A drug used to treat parasitic infections in developing countries may play a valuable role fighting HIV alongside standard antiretrovirals, according to new research published January 31 in the online scientific journal Retrovirology.
Scientists have long known that HIV can safely sequester itself in certain types of white blood cells, enabling the virus to hide from the immune system and to evade the activity of antiretroviral medications. In turn, once antiretroviral therapy is stopped—even after several years of maintaining an undetectable viral load—HIV is released from its cellular sanctuaries, quickly repopulates the body with virus and continues its assault on the immune system.
Macrophages are one type of white blood cell that can be used by the virus as a sanctuary. Normally, macrophages circulate throughout the body looking for foreign microorganisms. If these cells are infected with a virus or stop functioning properly, they are supposed to undergo a process called apoptosis—cellular suicide. When macrophages are infected with HIV, however, they fail to undergo apoptosis and end up providing the virus with protection, well beyond their normal lifespan.
The new research from Baek Kim, PhD, associate professor at the University of Rochester Medical Center, and his colleagues may explain HIV’s troublesome life-extending effect on macrophages. According to Dr. Kim’s group, HIV turns on a series of cell survival signals—called the PI3K/Akt kinase pathway—that prevents apoptosis and extends the macrophage’s lifespan. The virus does this by inhibiting a molecule called PTEN, which is responsible for disrupting the PI3K/Akt signal when something goes wrong with the cell.

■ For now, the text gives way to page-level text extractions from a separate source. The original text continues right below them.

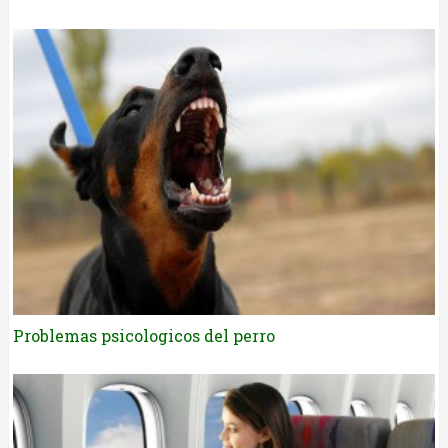
Problemas psicologicos del perro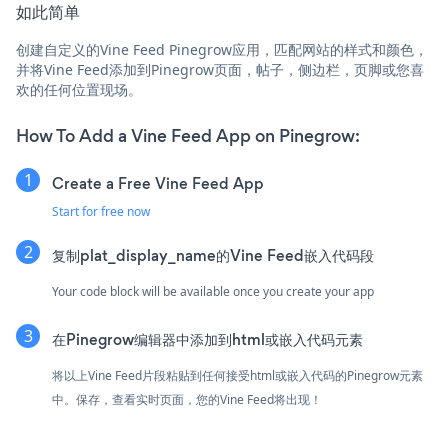
如此简单
创建自定义的Vine Feed Pinegrow应用，匹配网站的样式和颜色，
并将Vine Feed添加到Pinegrow页面，帖子，侧边栏，页脚或您喜
欢的任何位置现场。
How To Add a Vine Feed App on Pinegrow:
Create a Free Vine Feed App
Start for free now
复制plat_display_name的Vine Feed嵌入代码段
Your code block will be available once you create your app
在Pinegrow编辑器中添加到html或嵌入代码元素
将以上Vine Feed片段粘贴到任何接受html或嵌入代码的Pinegrow元素
中。保存，查看实时页面，您的Vine Feed将出现！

Miltefosine (Impavido), used in South America and Asia to treat leishmaniasis, a potentially fatal parasitic disease, is a known inhibitor of the PI3K/Akt pathway. In fact, it was originally studied as a chemotherapeutic agent, in an effort to get cancer cells to commit suicide. Dr. Kim’s group confirmed that miltefosine inhibited the PI3K/Akt pathway in HIV-infected macrophages, thus countering the effects of the virus on PTEN.

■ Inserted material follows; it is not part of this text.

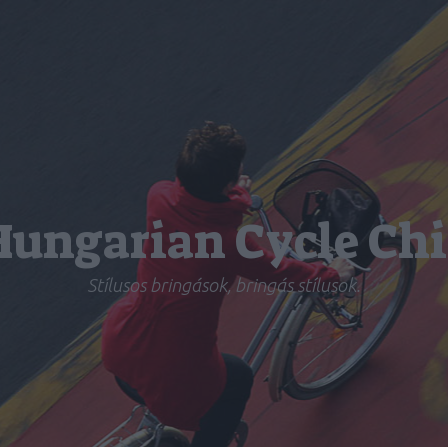
Hungarian Cycle Chi
Stílusos bringások, bringás stílusok.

“Miltefosine puts an end to the long lives of HIV-infected macrophages,” Dr. Kim says. “The fact that it is already used in humans could accelerate the process of seeking government approval for a new, anti-HIV use for miltefosine, or something like it. In the next phase, we will conduct studies seeking to show that Akt inhibition ends the survival of HIV-infected macrophage reservoirs under real-life conditions.”
Research evaluating strategies to flush HIV from “memory” CD4 cells, the second type of white blood cell that can harbor HIV for years or decades, has been under way since the late 1990s.